Coverage of treatment or services provided by substance abuse counselors
The bill prohibits any health insurance plan from excluding coverage for alcoholism or other drug abuse treatment or services provided by a certified substance abuse counselor within the scope of the substance abuse counselor’s education and training if the health insurance plan covers the alcoholism or other drug abuse treatment or services when provided by another health care provider. “Substance abuse counselor” is defined under current law to mean a substance abuse counselor-in-training, a substance abuse counselor, or a clinical substance abuse counselor.
Telehealth parity
The bill requires health insurance policies and self-insured governmental health plans to cover a treatment or service that is provided through telehealth if the treatment or service is covered by the policy or plan when provided in person. A policy or plan may limit its coverage to those treatments or services that are medically necessary. “Telehealth” is defined in the bill as a practice of health care delivery, diagnosis, consultation, treatment, or transfer of medically relevant data by means of audio, video, or data communications that are used either during a patient visit or consultation or are used to transfer medically relevant data about a patient. A self-insured governmental health plan is a self-funded health plan of the state or a county, city, village, town, or school district.

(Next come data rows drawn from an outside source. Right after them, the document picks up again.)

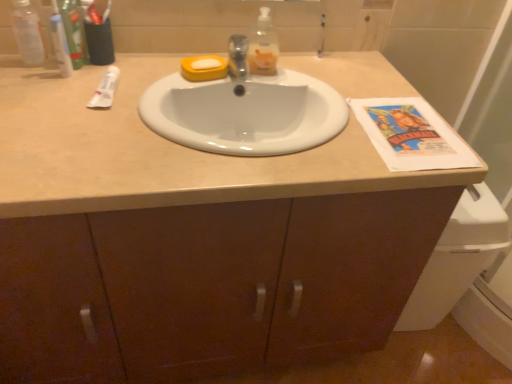
The width and height of the screenshot is (512, 384). I want to click on unoccupied region to the right of white matte tube at upper left, so click(x=153, y=98).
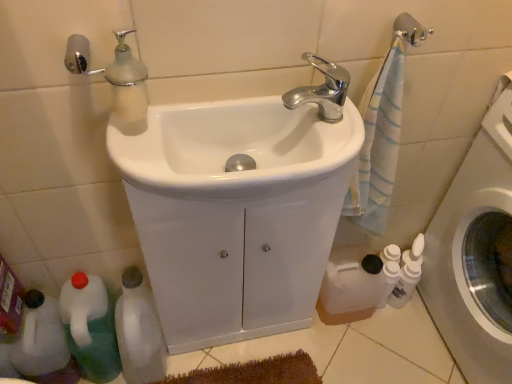
Question: Can you confirm if white glossy bottle at lower left, which is the 2th bottle from left to right, is thinner than white glossy sink at center, which ranks as the second sink in back-to-front order?

Choices:
 (A) no
 (B) yes

Answer: (B)

Question: From the image's perspective, would you say white glossy bottle at lower left, which is counted as the 2th bottle, starting from the right, is positioned over white glossy sink at center, acting as the first sink starting from the front?

Choices:
 (A) no
 (B) yes

Answer: (A)

Question: Is white glossy bottle at lower left, which is counted as the 2th bottle, starting from the right, to the right of white glossy sink at center, which ranks as the second sink in back-to-front order, from the viewer's perspective?

Choices:
 (A) yes
 (B) no

Answer: (B)

Question: Is white glossy bottle at lower left, which is counted as the 2th bottle, starting from the right, shorter than white glossy sink at center, which ranks as the second sink in back-to-front order?

Choices:
 (A) yes
 (B) no

Answer: (B)

Question: Does white glossy bottle at lower left, which is the 2th bottle from left to right, have a greater width compared to white glossy sink at center, acting as the first sink starting from the front?

Choices:
 (A) yes
 (B) no

Answer: (B)

Question: In the image, is silver metallic towel bar at upper right on the left side or the right side of chrome metallic faucet at upper center?

Choices:
 (A) right
 (B) left

Answer: (A)

Question: Is silver metallic towel bar at upper right taller or shorter than chrome metallic faucet at upper center?

Choices:
 (A) tall
 (B) short

Answer: (B)

Question: Considering the positions of silver metallic towel bar at upper right and chrome metallic faucet at upper center in the image, is silver metallic towel bar at upper right wider or thinner than chrome metallic faucet at upper center?

Choices:
 (A) wide
 (B) thin

Answer: (B)

Question: Considering the positions of silver metallic towel bar at upper right and chrome metallic faucet at upper center in the image, is silver metallic towel bar at upper right bigger or smaller than chrome metallic faucet at upper center?

Choices:
 (A) big
 (B) small

Answer: (B)

Question: Is point (390, 266) closer or farther from the camera than point (343, 119)?

Choices:
 (A) farther
 (B) closer

Answer: (A)

Question: Considering their positions, is white matte bottle at lower right, acting as the first bottle starting from the right, located in front of or behind white glossy sink at center, acting as the first sink starting from the front?

Choices:
 (A) front
 (B) behind

Answer: (B)

Question: From a real-world perspective, is white matte bottle at lower right, the third bottle from the left, positioned above or below white glossy sink at center, acting as the first sink starting from the front?

Choices:
 (A) above
 (B) below

Answer: (B)

Question: Is white matte bottle at lower right, acting as the first bottle starting from the right, taller or shorter than white glossy sink at center, acting as the first sink starting from the front?

Choices:
 (A) tall
 (B) short

Answer: (A)

Question: Is point (31, 344) closer or farther from the camera than point (81, 322)?

Choices:
 (A) farther
 (B) closer

Answer: (B)

Question: Relative to white plastic bottle at lower left, the 3th bottle in the right-to-left sequence, is white plastic bottle at lower left in front or behind?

The bill also sets parameters on the coverage of telehealth treatments and services that is required in the bill. A policy or plan may not subject a telehealth treatment or service to a greater deductible, copayment, or coinsurance than if provided in person. Similarly, a policy or plan may not impose a policy or calendar year or lifetime benefit limit or other maximum limitation or a prior authorization requirement on a telehealth treatment or service that is not imposed on treatments or services provided through manners other than telehealth. A policy or plan also may not place unique location requirements on a telehealth treatment or service. If a policy or plan covers a telehealth treatment or service that has no in-person equivalent, the policy or plan must disclose this in the policy or plan materials.